Top of PROVIDED TEXT

The Final Confrontation

In 04 Fr. John McCloskey on 2015/08/21 at 12:00 AM

The Final Confrontation

by Father John McCloskey

We are now standing in the face of the greatest historical confrontation humanity has gone through. I do not think that wide circles of American society or wide circles of the Christian community realize this fully. We are now facing the final confrontation between the Church and the anti-Church, of the Gospel versus the anti-Gospel.
We must be prepared to undergo great trials in the not-too-distant future; trials that will require us to be ready to give up even our lives, and a total gift of self to Christ and for Christ. Through your prayers and mine, it is possible to alleviate this tribulation, but it is no longer possible to avert it. . . .How many times has the renewal of the Church been brought about in blood! It will not be different this time.
– Bicentennial talk given in the United States by the future St. John Paul II, then Cardinal Karol Wojtyla of Kraków, Poland
My eyes almost popped out when I first read this. I could not believe it was authentic, but I have checked it repeatedly and yes, he did say it. And he said it to us Americans, who were at perhaps the apogee of our greatness, short of the fall of the “Evil Empire.”

Well, how seriously should we take this? Very, very seriously. After all, the speaker was about to become one of the greatest popes in the history of the Church. In addition, he was a mystic and, yes, a prophet and truth-teller who suffered under Nazism and communism, as well as in a certain sense also from Islam. (Recall that he was almost killed by a Muslim assassin, only to be saved by the intercession of Our Lady of Fatima, according to his own words.)

Let me be clear: my musings on the words of John Paul are not meant to encourage you to sell your property, close the bank account, build a bomb shelter, and await the rapture. That is not the Catholic thing to do. But it’s hard not to “ponder these things in [our] hearts.” What exactly did the pope see or have revealed to him? Perhaps the best place to seek the answer is his writings, although we lack space to comb through them all here.

We can also look around us at the remains of what was once called the Christian West, noting a host of behaviors and beliefs that seem custom-made to initiate and accelerate decline. For example, we find in the West depopulation, legal abortion, open homosexuality and same-sex “marriage,” epidemic levels of pornography use, declining marriage rates, and rising cohabitation rates.

Bottom of PROVIDED TEXT

YOUR OBJECTIVE.
Extend the essay on the final confrontation between the Church and the anti-Church, starting right after its last sentence.

Top of PROVIDED INFORMATION

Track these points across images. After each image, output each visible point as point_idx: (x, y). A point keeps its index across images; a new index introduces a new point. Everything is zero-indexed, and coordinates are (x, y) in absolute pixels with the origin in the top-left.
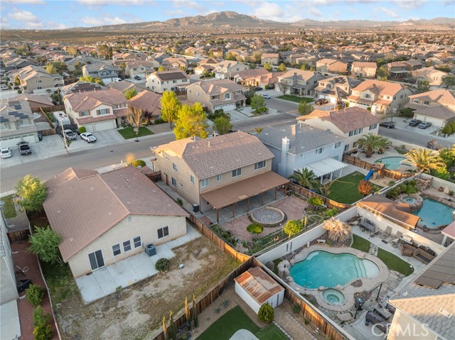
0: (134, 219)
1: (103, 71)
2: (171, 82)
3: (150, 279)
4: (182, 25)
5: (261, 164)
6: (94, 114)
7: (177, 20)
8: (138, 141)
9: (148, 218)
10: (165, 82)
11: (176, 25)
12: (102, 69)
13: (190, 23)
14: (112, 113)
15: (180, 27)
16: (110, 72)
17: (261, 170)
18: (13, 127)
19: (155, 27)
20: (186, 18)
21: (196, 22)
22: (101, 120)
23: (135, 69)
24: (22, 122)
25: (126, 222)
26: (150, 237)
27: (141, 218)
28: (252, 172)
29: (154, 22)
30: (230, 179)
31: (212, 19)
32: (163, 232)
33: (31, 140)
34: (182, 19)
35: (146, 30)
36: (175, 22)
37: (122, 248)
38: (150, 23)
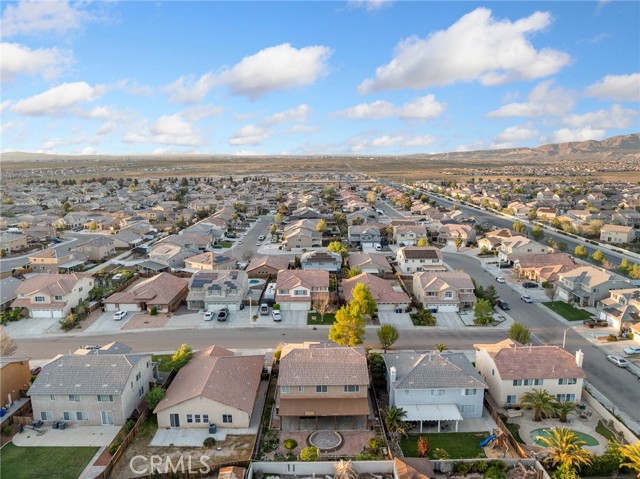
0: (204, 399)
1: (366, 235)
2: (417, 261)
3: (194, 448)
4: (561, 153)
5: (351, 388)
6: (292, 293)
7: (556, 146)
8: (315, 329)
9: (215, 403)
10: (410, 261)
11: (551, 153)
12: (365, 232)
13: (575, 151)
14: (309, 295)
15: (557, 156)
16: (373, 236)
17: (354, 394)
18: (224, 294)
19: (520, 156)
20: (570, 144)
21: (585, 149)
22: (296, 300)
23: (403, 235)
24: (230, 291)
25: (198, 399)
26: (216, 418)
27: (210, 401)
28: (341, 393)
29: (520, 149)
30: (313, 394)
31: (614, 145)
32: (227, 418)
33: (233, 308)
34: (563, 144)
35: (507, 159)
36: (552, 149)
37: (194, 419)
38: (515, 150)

Bottom of PROVIDED INFORMATION

TASK RESULT.
Politically, even supposedly tolerant and democratic states like our own are beginning to deny the religious liberty rights of families, businesses, and churches. In addition, we observe growing centralization of power in the hands of those unfavorable to any faith except the idolatry of health, wealth, and technology. They place their long-term hope in the possibility that science may one day arrest death. They watched too many Star Trek and Star Wars movies as children. Unfortunately, they may well go where many men have gone before – and not simply into outer space.

This, surely, is the Anti-Church that St John Paul foresaw – in any event it is here, it is growing, and to a great extent it has already demolished Europe.

What are we to do? First, of course, do not despair. As Catholics we live this life looking forward to the next. We can’t lose, for as St. Paul put it, for us death is gain, not something to fear.

How then to confront and combat the Anti-Church? Imitate the lives of the first Christians! Consider this justly famous description of Christians in the anonymous “Letter to Diognetus,” written in 79 A.D.:

For the Christians are distinguished from other men neither by country, nor language, nor the customs which they observe. For they neither inhabit cities of their own, nor employ a peculiar form of speech, nor lead a life which is marked out by any singularity. . . .They dwell in their own countries, but simply as sojourners. As citizens, they share in all things with others, and yet endure all things as if foreigners. Every foreign land is to them as their native country, and every land of their birth as a land of strangers. They marry, as do all [others]; they beget children; but they do not destroy their offspring. They have a common table, but not a common bed. They are in the flesh, but they do not live after the flesh. (2 Corinthians 10:3) They pass their days on earth, but they are citizens of heaven. (Philippians 3:20) They obey the prescribed laws, and at the same time surpass the laws by their lives. They love all men, and are persecuted by all. . .they are in lack of all things, and yet abound in all; they are dishonored, and yet in their very dishonor are glorified. They are evil spoken of, and yet are justified; they are reviled, and bless; (2 Corinthians 4:12) they are insulted, and repay the insult with honor; they do good, yet are punished as evil-doers.
If we live as the first Christians did, we too can confront and triumph over the Church of the evil Global Empires.

First appeared on The Catholic Thing in June, 2014.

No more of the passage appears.